それではペン入れについての解説ですが、実はそこまで解説と言えるような事はありません!(何

まったく無いという事はないのですが、ペン入れというのはペンで描いていくだけの事なので…
自分の描いた下書きをペンでなぞるだけなので、特に解説できる内容はございません。
例えば服のシワはこういう風に描けばいいとか、影の処理はベタでやるか斜線でやるか、またはスクリ−ントーンでetc…こういうのは個人の作風によるので、教えてどうこうできるものではないので、自分に合う方法を探して見ましょう。
これもペン入れの醍醐味だと思います。

と言うとものすごいなげやり感があるので、テクニックという程ではないですがペン入れの時の注意点をいくつかご紹介します。

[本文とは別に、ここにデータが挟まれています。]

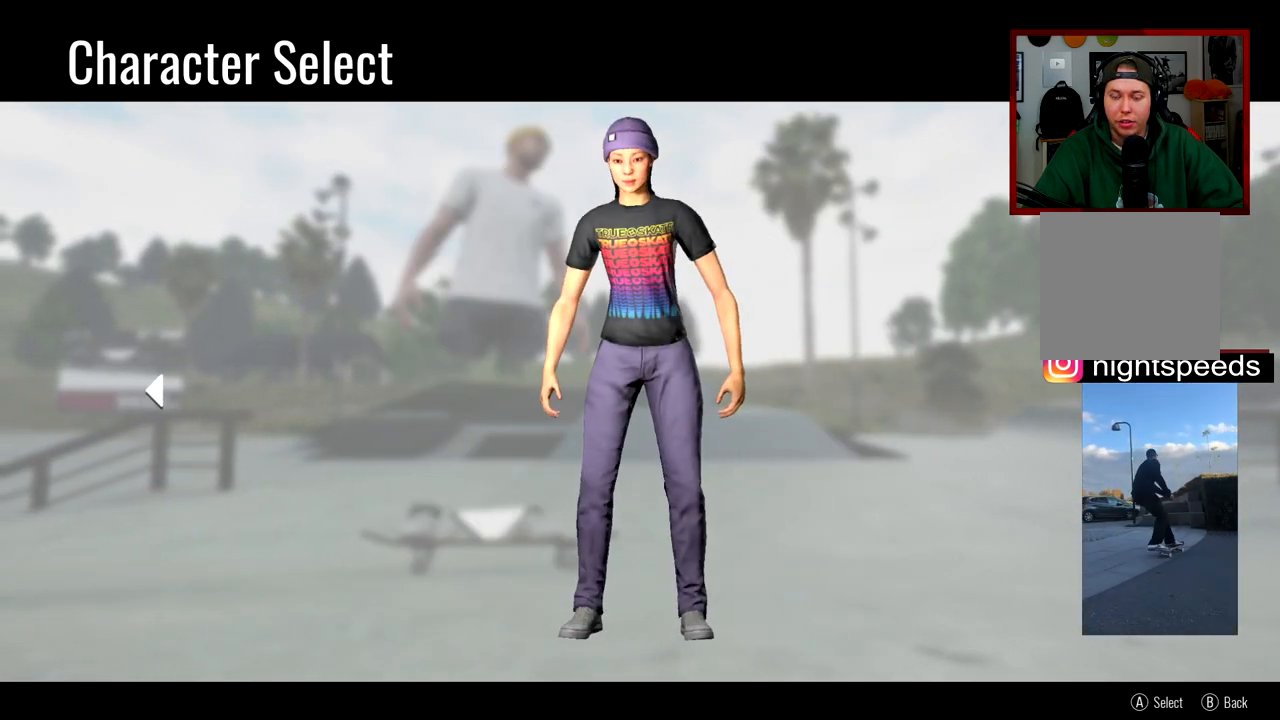
{"buttons": [], "left_stick": "center", "right_stick": "center", "events": [[100, "DPAD_LEFT", "up"]]}
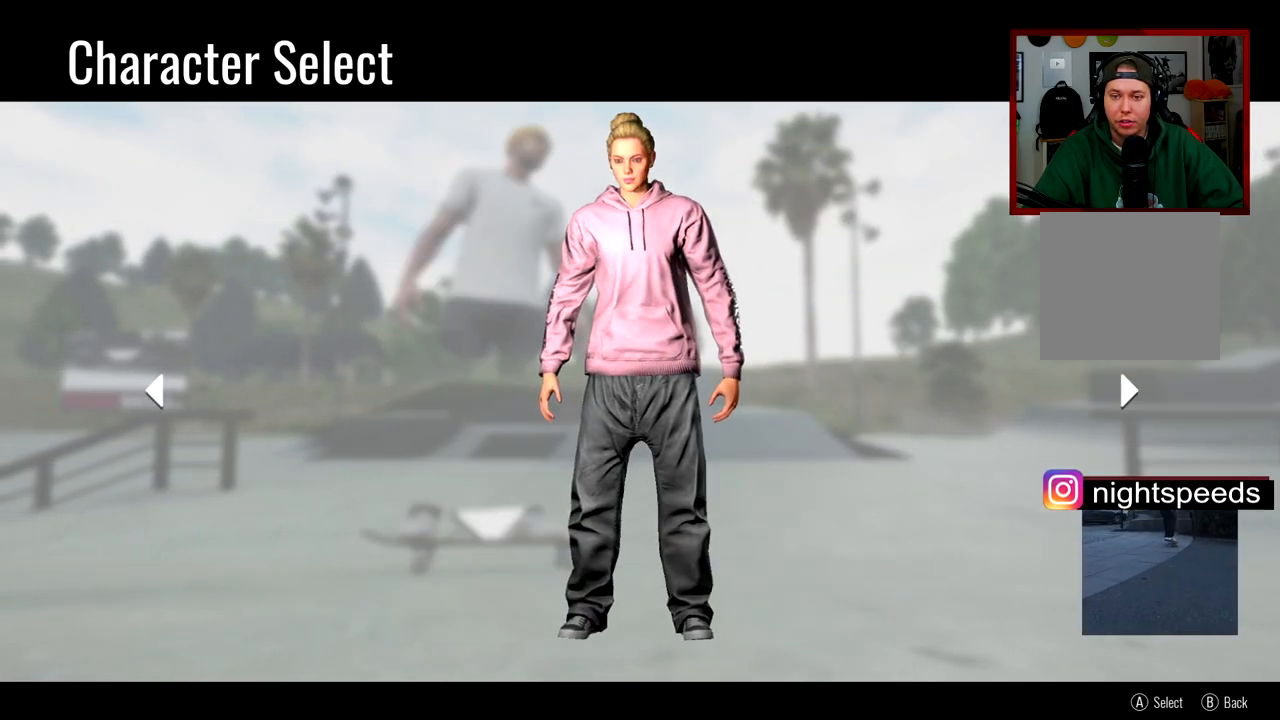
{"buttons": ["R1", "R2"], "left_stick": "center", "right_stick": "center", "events": [[16, "left_stick", "left"], [133, "left_stick", "center"], [483, "R1", "down"], [483, "R2", "down"]]}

上の画像は今描きかけの原稿ですが、ドーンとでかい矢印が入っています。

ペン入れをする時は矢印の通り左上から始めると吉です。

ペンはインクを使いますので、乾いていない時に触れるとインクが伸びてしまい原稿を汚してしまうことになります。
たいていの人は右利きだと思いますが、左上から描くと自分の右手でペン入れをした絵(線)に触れなくて済みます。
漫画は右上から始まるものなのでそこから描き始めたい気持ちも分からなくはないですが、よく線を手でこすってしまうという方は左上から描いてみましょう。

あと、プロの漫画家さんがペン入れをしている時に「手袋」をしているのを見た事があるという方は多いと思いますが、もちろん重要な意味があります。

あれは手の脂や汗が原稿に付くのを防ぐためにやっているのですが、じゃあ手袋をしないとどうなるのかというと…
今回は手袋を用意していなかったので私は素手でやってしまっていたのですが、原稿に脂が付くとインクのノリが悪くなったり、原稿自体を汚してしまうのを防ぐためです。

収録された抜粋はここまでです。